Results: Financing DOTS expansion
Funding sources and gaps for fiscal year 2003 in high-burden countries
The relative contributions of different funding sources to NTP budgets and total TB control costs in the HBCs are shown in Figures 18 and 19. Overall, the governments of the HBCs contributed 70% of money specified in NTP budgets, through loans (12%) and national funds (58%). Government contributions to the total cost of TB control were higher, because governments typically fund all the general health care staff and infrastructure used by TB patients during treatment. In 2003, the government contribution to total costs in the HBCs was 87%, of which 5% came from loans and 82% from national funds. Grants contributed 20% of the funds for NTP budgets and 9% of total costs.
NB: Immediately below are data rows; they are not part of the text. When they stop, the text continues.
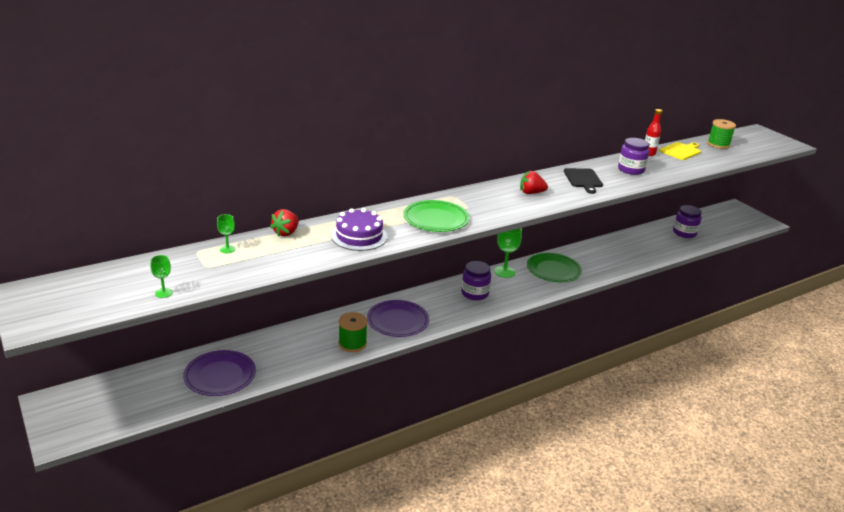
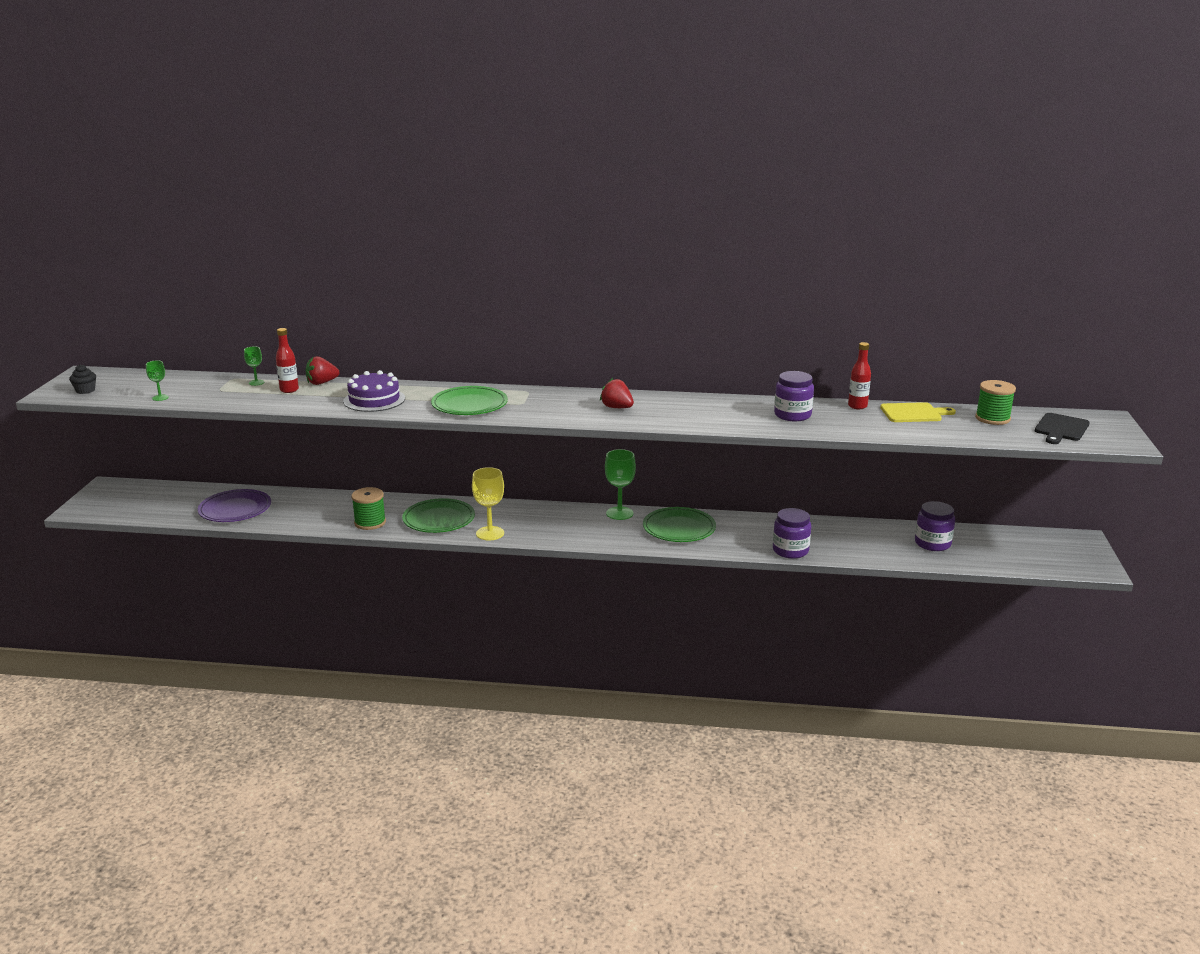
camera: 40 degrees right, 5 degrees down
(64, 310) = (85, 390): none -> black cupcake
(271, 248) = (289, 390): none -> red bottle
(398, 321) = (439, 519): purple plate -> green plate
(450, 319) = (490, 533): none -> yellow goblet
(474, 293) = (553, 521): purple jar -> purple jar (790, 550)
(583, 179) = (707, 410): black cutting board -> black cutting board (1061, 428)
The funding gap for HBCs totalled US$ 41 million, excluding South Africa and Zimbabwe, which did not provide data. This is a decline from the previous estimate of US$ 52 million,5 which excluded South Africa. Bangladesh, Brazil, China, DR Congo, Ethiopia, Nigeria, Pakistan and the Philippines reported a decrease in the funding gap since the publication of last year's report. Except for Nigeria, the decline reflects the availability of increased funding, largely from governments (including loans) and the GFATM. It is not clear why the funding gap was reduced in Nigeria. Other HBCs reported an increase in the funding gap, including Cambodia, Indonesia, Kenya, Myanmar and Uganda. The increased funding gap followed an increase in overall budget requirements, reflecting additional planned activities that support acceleration of DOTS expansion. The budgets for these countries suggest that they have been planning effectively to meet the targets for case detection and treatment success. The budget gap in Afghanistan increased due to a decline in external funding.
The importance of grant funding and funding gaps was greater in some countries than overall figures for the HBCs suggest. Grant funding was large as a share of both the total NTP budget and total TB control costs in Ethiopia, Afghanistan, Bangladesh, Pakistan, and as a share of the NTP budget in Tanzania and DR Congo. Funding gaps that are large relative to total needs remain in Myanmar, Mozambique, Uganda, Afghanistan, Cambodia, Kenya, Nigeria and DR Congo.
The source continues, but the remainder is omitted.